Remove Emoji in NSString
// XCode 4.2.1
@implementation NSString(EmojiExtension)
- (NSString*)removeEmoji {
__block NSMutableString* temp = [NSMutableString string];
[self enumerateSubstringsInRange: NSMakeRange(0, [self length]) options:NSStringEnumerationByComposedCharacterSequences usingBlock:
^(NSString *substring, NSRange substringRange, NSRange enclosingRange, BOOL *stop){
const unichar hs = [substring characterAtIndex: 0];
// surrogate pair
if (0xd800 <= hs && hs <= 0xdbff) {
const unichar ls = [substring characterAtIndex: 1];
const int uc = ((hs - 0xd800) * 0x400) + (ls - 0xdc00) + 0x10000;
[temp appendString: (0x1d000 <= uc && uc <= 0x1f77f)? @"": substring]; // U+1D000-1F77F
// non surrogate
} else {
[temp appendString: (0x2100 <= hs && hs <= 0x26ff)? @"": substring]; // U+2100-26FF
}
}];
return temp;
}
@end
@ninjitaru
Copy link

I have no clue, what this does with chinese or japanese text. But it works for all german letters.

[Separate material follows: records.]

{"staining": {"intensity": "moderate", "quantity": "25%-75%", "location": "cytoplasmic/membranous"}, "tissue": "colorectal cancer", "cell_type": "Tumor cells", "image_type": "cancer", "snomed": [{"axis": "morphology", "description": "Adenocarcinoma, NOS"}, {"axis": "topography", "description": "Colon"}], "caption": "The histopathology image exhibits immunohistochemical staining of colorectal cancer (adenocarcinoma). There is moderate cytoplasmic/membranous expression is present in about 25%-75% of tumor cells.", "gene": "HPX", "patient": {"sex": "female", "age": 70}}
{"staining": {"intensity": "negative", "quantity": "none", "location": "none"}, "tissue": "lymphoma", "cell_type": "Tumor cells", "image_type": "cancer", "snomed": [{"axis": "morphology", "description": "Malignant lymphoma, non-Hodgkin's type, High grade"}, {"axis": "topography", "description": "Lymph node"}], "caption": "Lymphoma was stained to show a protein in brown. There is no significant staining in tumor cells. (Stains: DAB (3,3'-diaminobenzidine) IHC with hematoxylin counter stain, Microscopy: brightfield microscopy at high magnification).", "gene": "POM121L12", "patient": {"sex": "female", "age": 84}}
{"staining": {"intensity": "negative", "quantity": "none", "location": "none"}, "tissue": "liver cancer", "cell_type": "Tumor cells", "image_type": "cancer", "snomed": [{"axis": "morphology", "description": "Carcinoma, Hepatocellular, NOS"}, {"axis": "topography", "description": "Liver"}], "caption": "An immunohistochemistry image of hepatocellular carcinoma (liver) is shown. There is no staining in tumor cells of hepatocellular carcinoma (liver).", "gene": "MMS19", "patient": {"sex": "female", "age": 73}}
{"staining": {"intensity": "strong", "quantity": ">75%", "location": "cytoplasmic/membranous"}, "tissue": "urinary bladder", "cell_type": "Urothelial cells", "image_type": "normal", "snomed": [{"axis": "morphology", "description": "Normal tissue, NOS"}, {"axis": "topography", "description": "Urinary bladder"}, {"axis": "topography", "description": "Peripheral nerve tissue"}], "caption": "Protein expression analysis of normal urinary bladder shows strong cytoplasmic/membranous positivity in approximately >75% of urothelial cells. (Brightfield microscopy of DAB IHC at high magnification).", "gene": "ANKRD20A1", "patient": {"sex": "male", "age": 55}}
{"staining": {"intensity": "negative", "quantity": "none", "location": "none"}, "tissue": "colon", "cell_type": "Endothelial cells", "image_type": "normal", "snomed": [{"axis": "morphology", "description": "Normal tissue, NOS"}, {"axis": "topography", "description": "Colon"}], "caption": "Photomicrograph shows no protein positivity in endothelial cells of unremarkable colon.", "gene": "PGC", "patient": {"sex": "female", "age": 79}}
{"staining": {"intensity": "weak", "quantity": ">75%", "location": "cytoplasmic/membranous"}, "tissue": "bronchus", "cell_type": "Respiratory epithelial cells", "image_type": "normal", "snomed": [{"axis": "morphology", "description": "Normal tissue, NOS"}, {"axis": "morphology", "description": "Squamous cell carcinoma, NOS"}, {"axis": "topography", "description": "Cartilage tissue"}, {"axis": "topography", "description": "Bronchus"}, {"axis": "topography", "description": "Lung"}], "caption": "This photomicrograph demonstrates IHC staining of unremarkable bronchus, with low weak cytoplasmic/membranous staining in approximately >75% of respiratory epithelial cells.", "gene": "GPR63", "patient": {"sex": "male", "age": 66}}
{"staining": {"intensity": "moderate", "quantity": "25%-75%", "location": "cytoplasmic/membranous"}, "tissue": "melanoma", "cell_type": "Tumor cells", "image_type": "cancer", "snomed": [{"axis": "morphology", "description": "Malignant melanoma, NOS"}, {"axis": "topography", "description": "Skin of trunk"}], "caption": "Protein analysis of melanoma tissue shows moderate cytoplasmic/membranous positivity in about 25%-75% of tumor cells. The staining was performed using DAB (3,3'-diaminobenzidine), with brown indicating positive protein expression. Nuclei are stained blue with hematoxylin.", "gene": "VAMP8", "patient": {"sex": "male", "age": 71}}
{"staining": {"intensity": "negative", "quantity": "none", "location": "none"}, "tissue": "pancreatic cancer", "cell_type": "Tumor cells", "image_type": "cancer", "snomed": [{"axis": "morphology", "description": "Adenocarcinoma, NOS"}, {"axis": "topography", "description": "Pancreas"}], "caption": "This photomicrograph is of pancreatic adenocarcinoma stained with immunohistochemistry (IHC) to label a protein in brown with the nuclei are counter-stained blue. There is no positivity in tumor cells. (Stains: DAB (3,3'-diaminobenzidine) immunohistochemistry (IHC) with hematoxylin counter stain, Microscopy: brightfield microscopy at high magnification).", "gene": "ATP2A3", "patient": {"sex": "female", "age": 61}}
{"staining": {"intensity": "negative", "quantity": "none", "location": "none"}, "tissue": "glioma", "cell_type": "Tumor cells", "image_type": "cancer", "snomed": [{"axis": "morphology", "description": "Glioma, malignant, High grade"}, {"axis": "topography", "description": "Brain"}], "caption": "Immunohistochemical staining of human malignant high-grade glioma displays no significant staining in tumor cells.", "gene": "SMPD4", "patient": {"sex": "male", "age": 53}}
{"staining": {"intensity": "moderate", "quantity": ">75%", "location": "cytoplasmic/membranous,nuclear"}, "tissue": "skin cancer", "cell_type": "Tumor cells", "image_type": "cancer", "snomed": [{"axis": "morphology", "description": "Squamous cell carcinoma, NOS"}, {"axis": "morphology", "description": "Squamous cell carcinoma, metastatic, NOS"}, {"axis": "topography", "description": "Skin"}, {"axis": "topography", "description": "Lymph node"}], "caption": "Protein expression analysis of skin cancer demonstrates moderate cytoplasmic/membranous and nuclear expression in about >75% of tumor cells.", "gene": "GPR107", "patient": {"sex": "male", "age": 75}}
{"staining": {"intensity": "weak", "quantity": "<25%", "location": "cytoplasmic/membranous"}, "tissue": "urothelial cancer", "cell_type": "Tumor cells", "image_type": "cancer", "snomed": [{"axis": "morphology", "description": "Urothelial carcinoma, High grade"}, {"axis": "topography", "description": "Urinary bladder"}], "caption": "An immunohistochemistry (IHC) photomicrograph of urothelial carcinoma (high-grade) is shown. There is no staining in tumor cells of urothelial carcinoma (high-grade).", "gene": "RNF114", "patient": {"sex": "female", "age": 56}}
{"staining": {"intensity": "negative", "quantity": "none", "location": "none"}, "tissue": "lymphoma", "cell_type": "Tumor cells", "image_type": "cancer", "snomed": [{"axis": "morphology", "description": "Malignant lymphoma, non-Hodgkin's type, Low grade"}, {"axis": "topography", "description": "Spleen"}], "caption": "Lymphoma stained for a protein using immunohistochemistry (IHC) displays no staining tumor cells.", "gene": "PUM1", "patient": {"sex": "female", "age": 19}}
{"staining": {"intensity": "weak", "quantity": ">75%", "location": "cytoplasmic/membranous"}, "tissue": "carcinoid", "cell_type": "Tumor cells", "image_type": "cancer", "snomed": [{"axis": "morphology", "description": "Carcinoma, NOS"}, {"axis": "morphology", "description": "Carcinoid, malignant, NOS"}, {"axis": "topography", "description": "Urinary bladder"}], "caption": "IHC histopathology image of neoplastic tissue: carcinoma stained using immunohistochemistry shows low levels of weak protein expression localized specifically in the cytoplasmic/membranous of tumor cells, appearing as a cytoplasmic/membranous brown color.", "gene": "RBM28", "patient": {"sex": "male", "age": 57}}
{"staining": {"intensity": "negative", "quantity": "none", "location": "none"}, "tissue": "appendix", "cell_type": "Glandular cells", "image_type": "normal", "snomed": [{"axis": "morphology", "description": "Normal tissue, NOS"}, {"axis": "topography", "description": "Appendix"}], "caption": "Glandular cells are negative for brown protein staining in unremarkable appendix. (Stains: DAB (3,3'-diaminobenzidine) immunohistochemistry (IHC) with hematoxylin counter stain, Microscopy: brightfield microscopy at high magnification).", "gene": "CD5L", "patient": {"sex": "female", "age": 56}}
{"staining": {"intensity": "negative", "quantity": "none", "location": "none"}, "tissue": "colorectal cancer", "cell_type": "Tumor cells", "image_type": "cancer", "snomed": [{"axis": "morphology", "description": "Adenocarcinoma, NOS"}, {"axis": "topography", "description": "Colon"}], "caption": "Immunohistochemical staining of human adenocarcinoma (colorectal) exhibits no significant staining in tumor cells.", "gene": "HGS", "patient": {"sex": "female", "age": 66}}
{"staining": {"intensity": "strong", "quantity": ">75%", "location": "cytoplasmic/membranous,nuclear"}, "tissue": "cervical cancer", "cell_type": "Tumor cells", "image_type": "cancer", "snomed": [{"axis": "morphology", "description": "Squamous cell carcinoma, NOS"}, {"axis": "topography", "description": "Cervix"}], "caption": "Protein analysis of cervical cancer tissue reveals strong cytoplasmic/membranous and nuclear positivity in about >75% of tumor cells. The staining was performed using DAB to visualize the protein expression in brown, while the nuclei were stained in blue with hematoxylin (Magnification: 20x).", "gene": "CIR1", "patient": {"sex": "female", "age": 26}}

Came across this gist, and I happen to have strings with Chinese + emoji, this code will remove all Chinese character due to there strlen are 3 :)

@smorr
Copy link

smorr commented Nov 16, 2022

Much simpler way is to use a string transform: -- this will move all emoji code points, and preserve non-latin characters, accents etc

Eg
[@"🤯!!! ক❤️testé᏷🧡💚💛せぬ❤️‍🔥👩🏿‍🦰" stringByApplyingTransform: @"[:emoji:] remove" reverse:NO]

returns
!!! ক️testé᏷せぬ️‍‍

@smorr
Copy link

smorr commented Nov 18, 2022

just to followup. -- apparently the [:emoji:] property used in the ICU transform includes digits, some punctuation, other things not generally though to be emoji.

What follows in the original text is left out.